Wat kan je in tijden van oorlog als Minister van Binnenlandse zaken doen voor je land wanneer dat voor 90 procent in handen is van de Duitse bezetter en jij je in den vreemde bevindt? De klassieke taken van het ministerie vallen grotendeels weg. Gelijktijdig komt er door de oorlog een ware vluchtelingenstroom op gang. Op 28 augustus 1914 wordt ijlings het Comité officiel belge de Secours aux Réfugiés in het leven geroepen. Dat moet zo goed en zo kwaad als mogelijk tegemoetkomen aan de noden van de bevolking op de vlucht. Het comité is opgericht onder impuls van Koningin Elisabeth en valt onder het voorzitterschap van kamervoorzitter Frans Schollaert en Minister van Binnenlandse zaken Paul Berryer.
Wanneer de regering uitwijkt naar Frankrijk, wordt deze dienst mee overgeheveld naar Sainte-Adresse. Paul Berryer is als minister verantwoordelijk. Hij werkt in nauw overleg met de Belgische consulaten in Frankrijk en met zijn Franse collega van Binnenlandse zaken. Onder impuls van co-voorzitter Frans Schollaert organiseert en propageert hij voor de vluchtelingen tal van voorzieningen. Hij staat mee aan de wieg van een Belgisch plaatsingsbureau voor werknemers (La Bourse belge du Travail). Hij ondersteunt de bedeling van kledij voor vluchtelingen. Hij begeleidt eveneens de uitgave van een repertorium voor vluchtelingen, een soort handleiding waarin de bestaande hulpvoorzieningen worden opgesomd.
Daarnaast is er de hachelijke situatie van de kinderen uit het frontgebied. Samen met de gouverneur van West-Vlaanderen en de arrondissementscommissarissen ijvert Berryer voor hun evacuatie. Ze worden in allerijl in schoolkolonies in Frankrijk ondergebracht. Het ministerie volgt deze instellingen van nabij op. Wekelijks moeten de directies rapporten over onder andere het welzijn van de kinderen en de financiële toestand van de schoolkolonie overmaken aan de minister.

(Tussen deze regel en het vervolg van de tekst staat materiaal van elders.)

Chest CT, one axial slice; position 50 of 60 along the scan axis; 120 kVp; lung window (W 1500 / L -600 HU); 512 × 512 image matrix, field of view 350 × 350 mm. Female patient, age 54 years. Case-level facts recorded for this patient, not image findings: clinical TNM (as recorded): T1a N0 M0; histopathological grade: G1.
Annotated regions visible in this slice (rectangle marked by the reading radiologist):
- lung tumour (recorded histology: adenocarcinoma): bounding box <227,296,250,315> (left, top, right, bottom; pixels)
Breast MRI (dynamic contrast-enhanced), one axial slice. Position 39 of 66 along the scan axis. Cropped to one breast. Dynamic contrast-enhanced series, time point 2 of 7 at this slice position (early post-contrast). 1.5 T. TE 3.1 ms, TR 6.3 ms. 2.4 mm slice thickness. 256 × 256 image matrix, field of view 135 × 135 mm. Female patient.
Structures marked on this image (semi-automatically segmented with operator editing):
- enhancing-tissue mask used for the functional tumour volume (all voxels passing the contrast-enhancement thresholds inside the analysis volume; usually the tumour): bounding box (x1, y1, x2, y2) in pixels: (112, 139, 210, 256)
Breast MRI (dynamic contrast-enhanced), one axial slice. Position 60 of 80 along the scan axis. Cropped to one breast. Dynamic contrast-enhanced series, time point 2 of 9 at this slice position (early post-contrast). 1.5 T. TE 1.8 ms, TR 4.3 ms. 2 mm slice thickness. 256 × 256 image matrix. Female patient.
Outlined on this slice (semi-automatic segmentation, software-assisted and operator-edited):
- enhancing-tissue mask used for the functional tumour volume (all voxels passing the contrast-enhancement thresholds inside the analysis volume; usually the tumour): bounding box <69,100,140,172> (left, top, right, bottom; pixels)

In de herfst van 1918 komt de wapenstilstand eindelijk dichterbij. Op voorstel van de Minister van Binnenlandse zaken vaardigt Koning Albert op 5 november 1918 een besluitwet uit die de verkoop van voedsel aan woekerprijzen moet tegengaan. Deze regelgeving is geen overbodige luxe: de Belgen hebben honger en er heerst chaos alom tijdens de bevrijding van het land. Het is wellicht een van zijn laatste realisaties als oorlogsminister. Op 21 november geeft de voltallige regering haar ontslag. (Lees hierover ook: Eugène Goblet d'Alviella, senator en minister...). In datzelfde jaar ontvangt Paul Berryer de eretitel van Minister van Staat als dank voor zijn inzet tijdens de oorlog.
Sociaal engagement en goede levensomstandigheden voor de Belgen blijven het grondthema van Paul Berryers politieke interventies.

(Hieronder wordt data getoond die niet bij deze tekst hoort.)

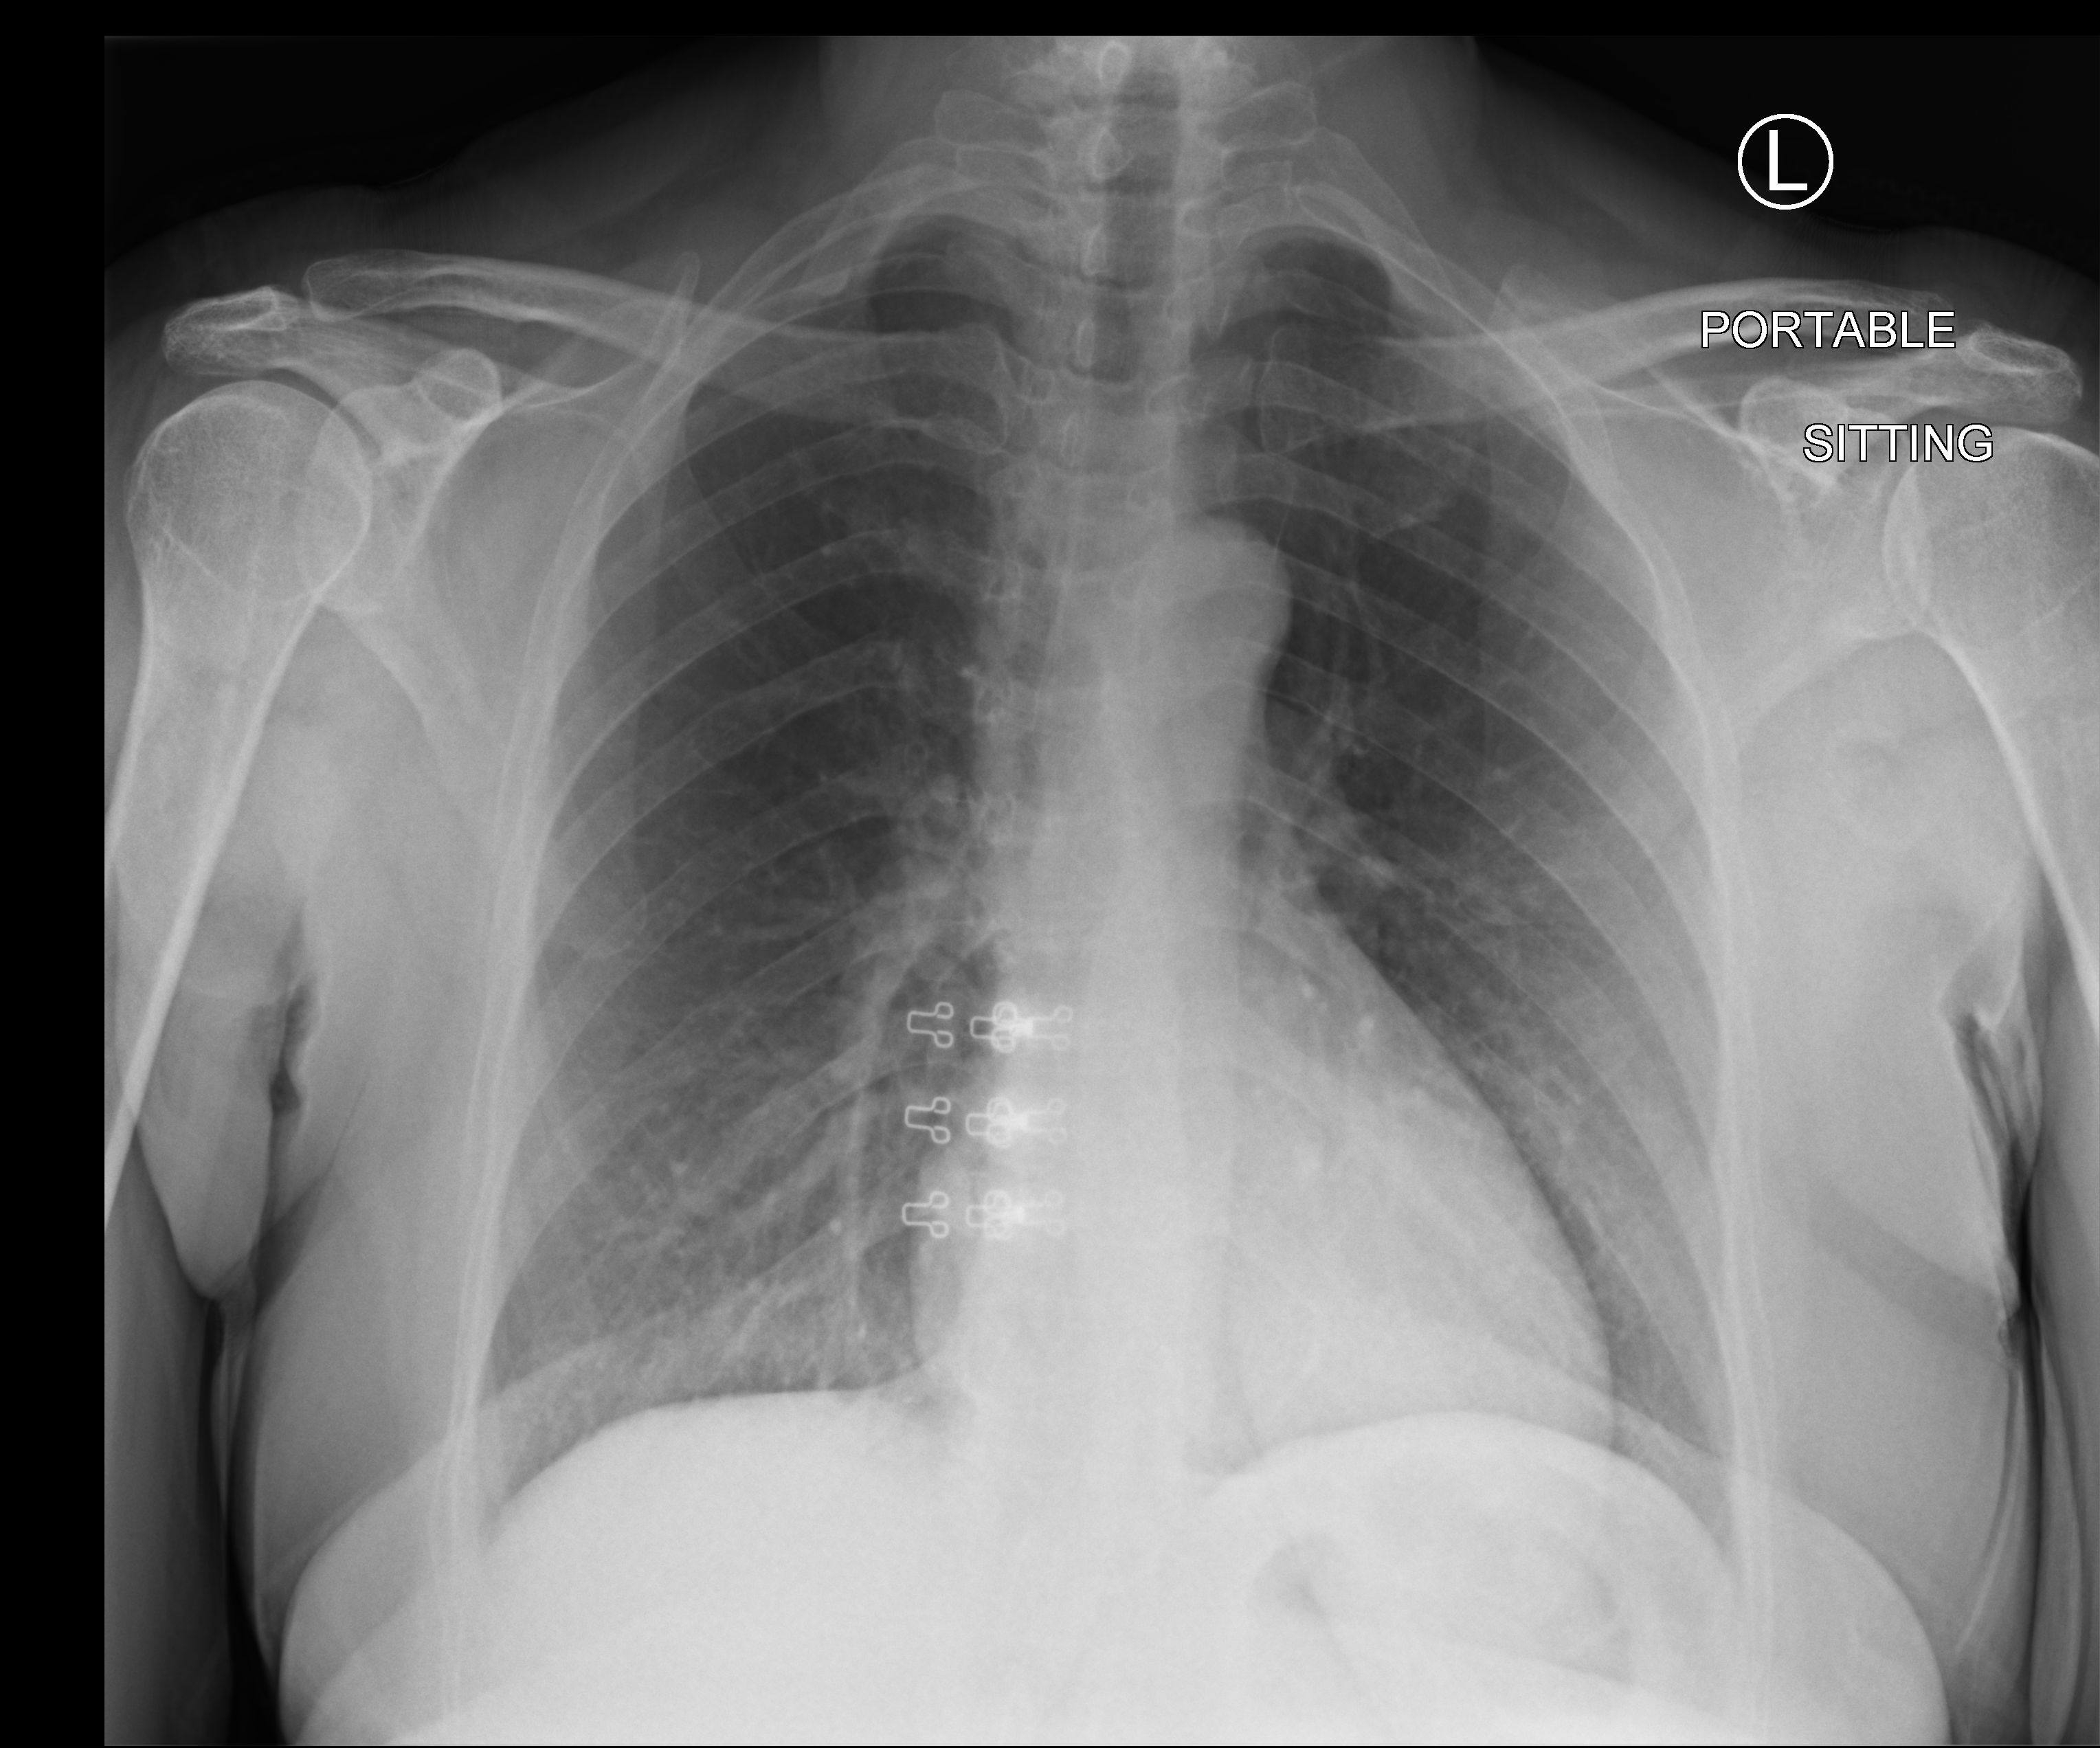
Bedside chest radiograph (computed radiography); anteroposterior (AP) projection. Female patient hospitalised with COVID-19, age 18–59 years.
From the hospital-stay record, not from the radiograph (when in the stay this image was taken is not recorded): admitted to intensive care during this hospital stay: no.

Enkele jaren na de oorlog is Paul Berryer opnieuw Minister van Binnenlandse zaken, bevoegd voor Volksgezondheid.
Zijn gezondheidsbeleid heeft de steun van de Koning. De toegang tot drinkbaar water voor alle Belgen is bijvoorbeeld
een belangrijke bekommernis die ze beiden delen.
In de plenaire vergadering van
4 april 1935
over het budget voor Binnenlandse zaken pleit hij voor voldoende middelen
voor de uitbreiding van bloedtransfusiediensten over het hele land. Hij sluit zijn tussenkomst af met volgende woorden:
"Ik ben ervan overtuigd dat ik met deze woorden de gezondheidszorg een erg grote dienst bewijs.
Ik hoop ook dat de enkele woorden die ik hier gesproken heb, niet tevergeefs zullen zijn geweest."
Paul Berryer overlijdt op 68-jarige leeftijd op 14 juni 1936 in Spa. Enkele dagen later wordt de Minister van Staat met gepaste militaire eer naar zijn laatste rustplaats in Luik gebracht.
De Senaat brengt hulde aan de overledene in de plenaire vergadering van 1 juli 1936.
De Senaat heeft alles in het werk gesteld om aan alle wettelijke voorschriften inzake de auteursrechten te voldoen. Rechthebbenden die de Senaat ondanks alle inspanningen niet heeft kunnen opsporen, worden verzocht zich kenbaar te maken.
Parlementaire Handelingen Belgische Senaat (collectie Archief Senaat)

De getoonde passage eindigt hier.